Nigeria to remove fuel subsidy gradually- Finance minister

Nigeria to remove fuel subsidy gradually- Finance minister

Ebun Francis|

Finance Minister, Mrs. Zainab Ahmed, on Thursday, said the federal government accepts the International Monetary Fund’s (IMF’s) advice on subsidy removal but said the process will be done gradually.

Zainab who spoke at the sidelines of the ongoing IMF/World Bank Spring Meetings in Washington D.C, described the IMF advice as a good one.

She said: ” The advice from the IMF on fuel subsidy removal was good one but also we have to implement it in a manner that is both successful and sustainable.

“We are not in a situation to wake up one day and just remove subsidy. We have to educate the people, we have to show Nigerians what the replacement for those subsidies will be. So, we have a lot of work to do. We also need to understand that you don’t remove large amounts of subsidy in one go, it has to be graduated and the public has to be well-informed on what you are trying to do”.

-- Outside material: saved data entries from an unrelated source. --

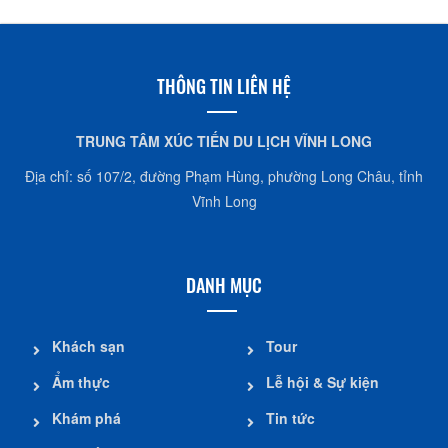
THÔNG TIN LIÊN HỆ
TRUNG TÂM XÚC TIẾN DU LỊCH VĨNH LONG
Địa chỉ: số 107/2, đường Phạm Hùng, phường Long Châu, tỉnh
Vĩnh Long
DANH MỤC
Khách sạn
Tour
Ẩm thực
Lễ hội & Sự kiện
Khám phá
Tin tức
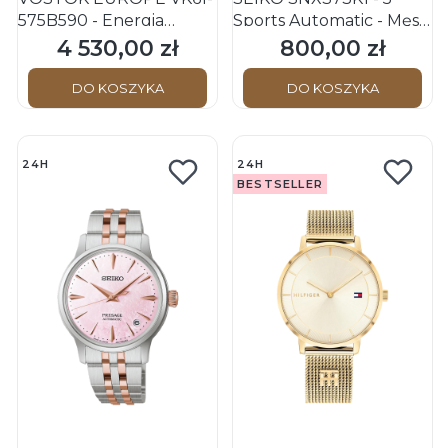
575B590 - Energia
Sports Automatic - Męski
Rocket Chrono - Męski -
- Zegarek mechaniczny
4 530,00 zł
800,00 zł
Cena
Cena
Zegarek na pasku
DO KOSZYKA
DO KOSZYKA
24H
24H
BESTSELLER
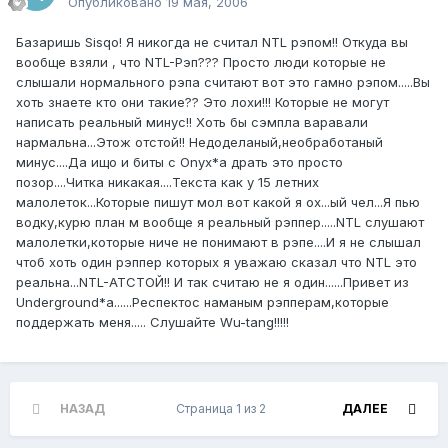
Опубликовано
19 мая, 2006
Базаришь Sisqo! Я никогда не считал NTL рэпом!! Откуда вы
вообще взяли , что NTL-Рэп??? Просто люди которые не
слышали нормального рэпа считают вот это гамно рэпом.....Вы
хоть знаете кто они такие?? Это лохи!!! Которые не могут
написать реальный минус!! Хоть бы сэмпла варавали
нармальна...Этож отстой!! Недоделаный,необработаный
минус....Да ищо и биты с Onyx*а драть это просто
позор....Читка никакая....Текста как у 15 летних
малолеток...Которые пишут мол вот какой я ох...ый чел...Я пью
водку,курю план м вообще я реальный рэппер.....NTL слушают
малолетки,которые ниче не понимают в рэпе....И я не слышал
чтоб хоть один рэппер которых я уважаю сказал что NTL это
реальна...NTL-АТСТОЙ!! И так считаю не я один......Привет из
Underground*а......Респектос наманым рэпперам,которые
поддержать меня..... Слушайте Wu-tang!!!!!
НАЗАД
Страница 1 из 2
ДАЛЕЕ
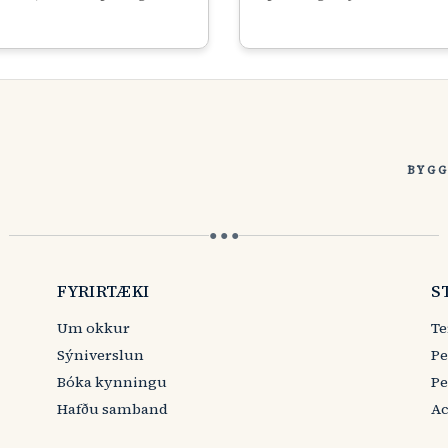
BYGG
● ● ●
FYRIRTÆKI
S
Um okkur
Te
Sýniverslun
Pe
Bóka kynningu
Pe
Hafðu samband
Ac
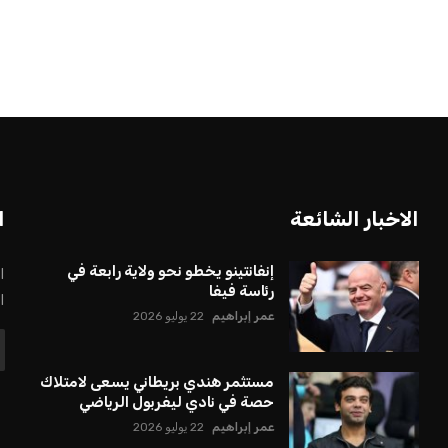
الاخبار الشائعة
ا
إنفانتينو يخطو نحو ولاية رابعة في
ا
رئاسة فيفا
ا
عمر إبراهيم
22 يوليو 2026
مستثمر هندي بريطاني يسعى لامتلاك
حصة في نادي ليفربول الرياضي
عمر إبراهيم
22 يوليو 2026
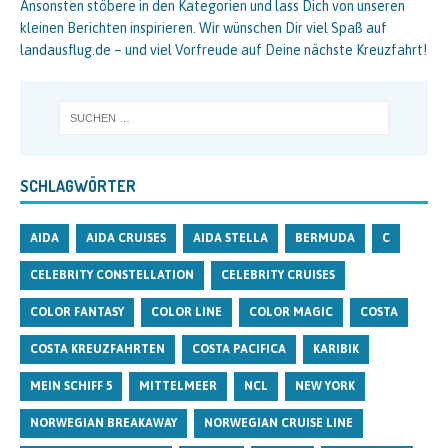
Ansonsten stöbere in den Kategorien und lass Dich von unseren
kleinen Berichten inspirieren. Wir wünschen Dir viel Spaß auf
landausflug.de – und viel Vorfreude auf Deine nächste Kreuzfahrt!
SCHLAGWÖRTER
AIDA
AIDA CRUISES
AIDA STELLA
BERMUDA
C
CELEBRITY CONSTELLATION
CELEBRITY CRUISES
COLOR FANTASY
COLOR LINE
COLOR MAGIC
COSTA
COSTA KREUZFAHRTEN
COSTA PACIFICA
KARIBIK
MEIN SCHIFF 5
MITTELMEER
NCL
NEW YORK
NORWEGIAN BREAKAWAY
NORWEGIAN CRUISE LINE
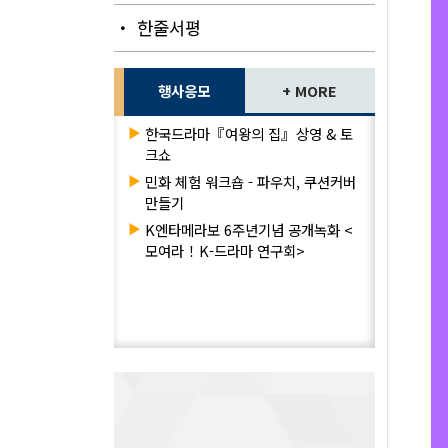
・ 한줄서평
행사응모
+ MORE
▶
한국드라마『여왕의 집』상영 & 토
크쇼
▶
민화 체험 워크숍 - 파우치, 쿠션커버
만들기
▶
K엔타메라보 6주년기념 공개녹화 <
모여라！K-드라마 연구회>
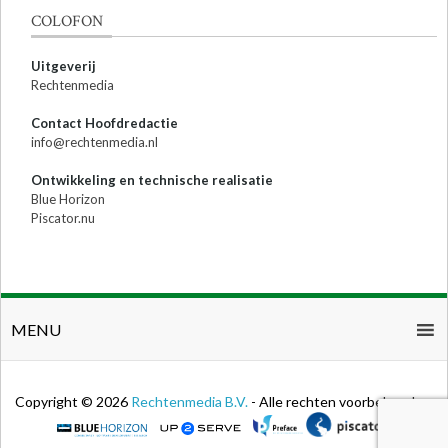
COLOFON
Uitgeverij
Rechtenmedia
Contact Hoofdredactie
info@rechtenmedia.nl
Ontwikkeling en technische realisatie
Blue Horizon
Piscator.nu
MENU
Copyright © 2026
Rechtenmedia B.V.
- Alle rechten voorbehouden.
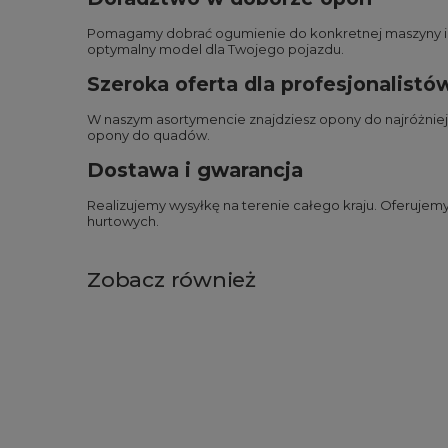
Pomagamy dobrać ogumienie do konkretnej maszyny i wa
optymalny model dla Twojego pojazdu.
Szeroka oferta dla profesjonalistó
W naszym asortymencie znajdziesz opony do najróżnie
opony do quadów
.
Dostawa i gwarancja
Realizujemy wysyłkę na terenie całego kraju. Oferuje
hurtowych.
Zobacz również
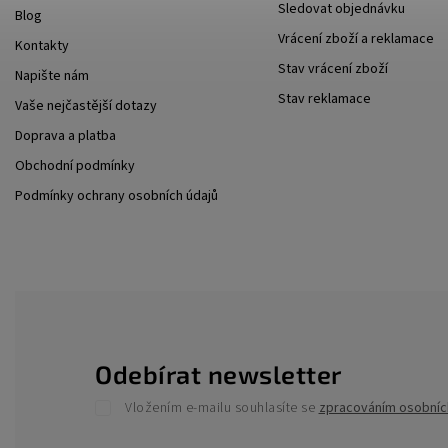
Sledovat objednávku
Blog
Vrácení zboží a reklamace
Kontakty
Stav vrácení zboží
Napište nám
Stav reklamace
Vaše nejčastější dotazy
Doprava a platba
Obchodní podmínky
Podmínky ochrany osobních údajů
Odebírat newsletter
Vložením e-mailu souhlasíte se
zpracováním osobníc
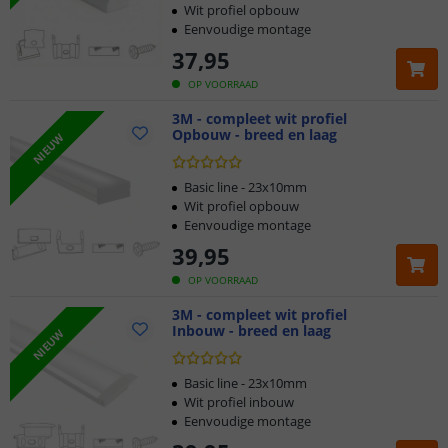
Wit profiel opbouw
Eenvoudige montage
37
,
95
OP VOORRAAD
3M - compleet wit profiel
Opbouw - breed en laag
NIEUW
Basic line - 23x10mm
Wit profiel opbouw
Eenvoudige montage
39
,
95
OP VOORRAAD
3M - compleet wit profiel
Inbouw - breed en laag
NIEUW
Basic line - 23x10mm
Wit profiel inbouw
Eenvoudige montage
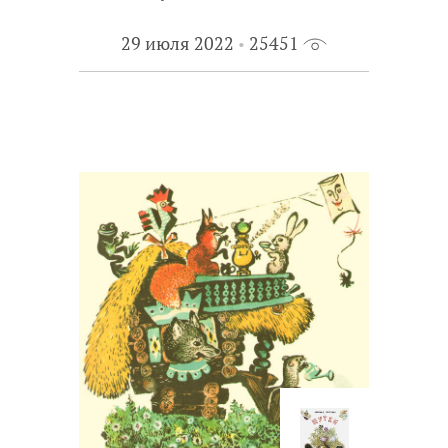
29 июля 2022
25451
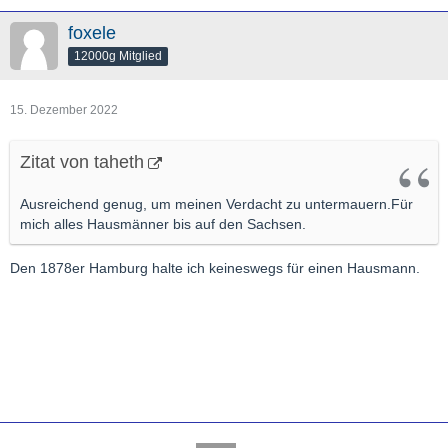
foxele
12000g Mitglied
15. Dezember 2022
Zitat von taheth
Ausreichend genug, um meinen Verdacht zu untermauern.Für
mich alles Hausmänner bis auf den Sachsen.
Den 1878er Hamburg halte ich keineswegs für einen Hausmann.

The minister also said she met with the IMF and have reviewed the IMF Article IV Consultation with Nigeria report, which was positive.

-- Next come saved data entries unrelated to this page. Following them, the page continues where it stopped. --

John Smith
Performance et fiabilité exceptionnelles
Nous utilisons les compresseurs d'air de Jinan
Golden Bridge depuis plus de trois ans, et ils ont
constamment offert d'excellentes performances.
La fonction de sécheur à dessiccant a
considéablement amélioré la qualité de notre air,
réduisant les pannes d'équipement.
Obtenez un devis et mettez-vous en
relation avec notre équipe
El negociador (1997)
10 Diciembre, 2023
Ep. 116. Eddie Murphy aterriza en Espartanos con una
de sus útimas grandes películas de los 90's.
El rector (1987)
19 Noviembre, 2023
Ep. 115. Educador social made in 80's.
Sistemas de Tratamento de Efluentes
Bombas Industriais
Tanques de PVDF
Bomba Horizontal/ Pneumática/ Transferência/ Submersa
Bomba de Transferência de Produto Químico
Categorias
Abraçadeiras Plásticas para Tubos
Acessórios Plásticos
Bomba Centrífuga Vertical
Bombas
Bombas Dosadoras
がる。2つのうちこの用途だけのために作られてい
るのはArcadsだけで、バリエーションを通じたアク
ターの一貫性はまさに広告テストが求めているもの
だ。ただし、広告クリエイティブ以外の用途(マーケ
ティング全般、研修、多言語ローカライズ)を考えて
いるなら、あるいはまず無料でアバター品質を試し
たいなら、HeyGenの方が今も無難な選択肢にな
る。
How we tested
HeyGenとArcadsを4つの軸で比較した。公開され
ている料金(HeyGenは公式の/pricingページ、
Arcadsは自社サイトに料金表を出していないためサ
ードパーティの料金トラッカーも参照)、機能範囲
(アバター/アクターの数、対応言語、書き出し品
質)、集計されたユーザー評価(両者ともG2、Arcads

“The review was a positive one and had good advice from the IMF to Nigeria and they have indicated that they are available to provide technical support to improve our liquidity management, our debt management and other fiscal measures,” she said.

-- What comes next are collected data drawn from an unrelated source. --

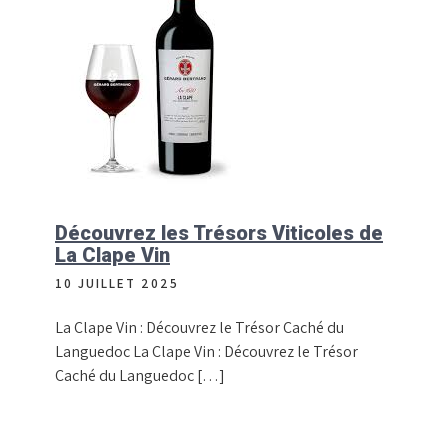
Découvrez les Trésors Viticoles de
La Clape Vin
10 JUILLET 2025
La Clape Vin : Découvrez le Trésor Caché du
Languedoc La Clape Vin : Découvrez le Trésor
Caché du Languedoc […]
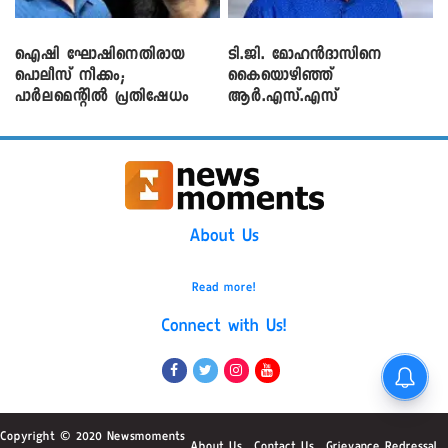
ഐഷി ഘോഷിനെതിരായ
ടി.ജി. മോഹൻദാസിനെ
പൊലീസ് നീക്കം;
കൈയൊഴിഞ്ഞ്
പാര്‍ലമെന്റിൽ പ്രതിഷേധം
ആർ.എസ്.എസ്
About Us
Read more!
Connect with Us!
Copyright © 2020 Newsmoments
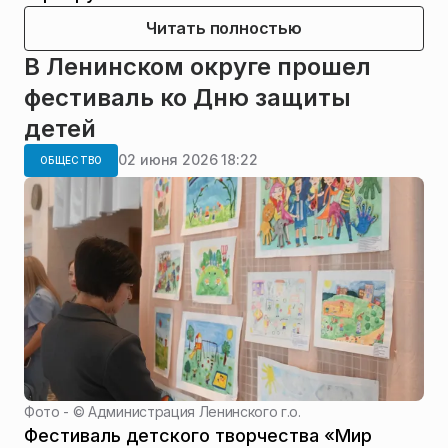
Читать полностью
В Ленинском округе прошел
фестиваль ко Дню защиты
детей
02 июня 2026 18:22
ОБЩЕСТВО
Фото - ©
Администрация Ленинского г.о.
Фестиваль детского творчества «Мир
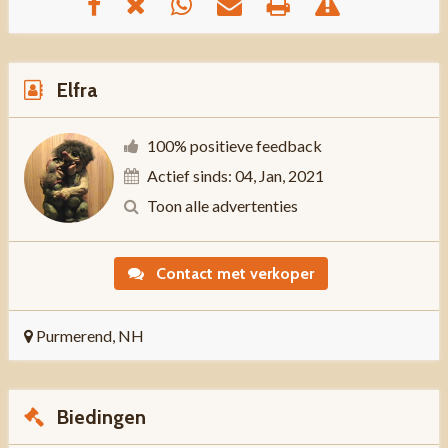
Elfra
100% positieve feedback
Actief sinds: 04, Jan, 2021
Toon alle advertenties
Contact met verkoper
Purmerend, NH
Biedingen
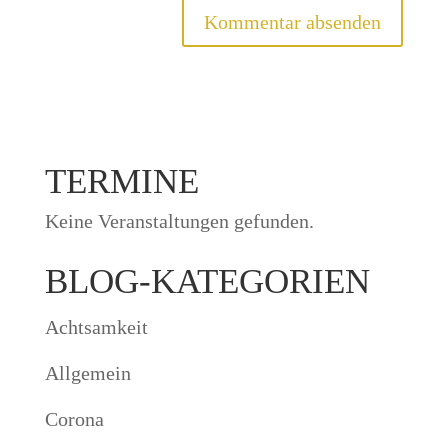
TERMINE
Keine Veranstaltungen gefunden.
BLOG-KATEGORIEN
Achtsamkeit
Allgemein
Corona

Mrs. Ahmed said President Muhammadu Buhari has directed that the minister looks at every area that requires reforms.

On the Sovereign Wealth Fund (SWF) operations, she said, “I would say that the Sovereign Wealth Authority has been doing well if you look at where we are starting from, we have achieved quite a lot of progress by building more of the fund from where we met it and by utilising the savings at the Sovereign Wealth Authority for projects that are physically visible. We still have some movements to go but the movement is a positive one”.

The minister said the Federal government has asked the World Bank to review some of the initiatives that it has put in place, including those that involve them looking at implementation systems on areas they are providing funding for infrastructure.

“What we found in Nigeria is that the Environmental and Social Standards (ESS) put in place by the World Bank is causing significant delays in the rollout of infrastructure. We understand that it is well intended but we have informed them that they need to review how they implement it so that we are not overtly slowed down because of the new proceedings,” she said.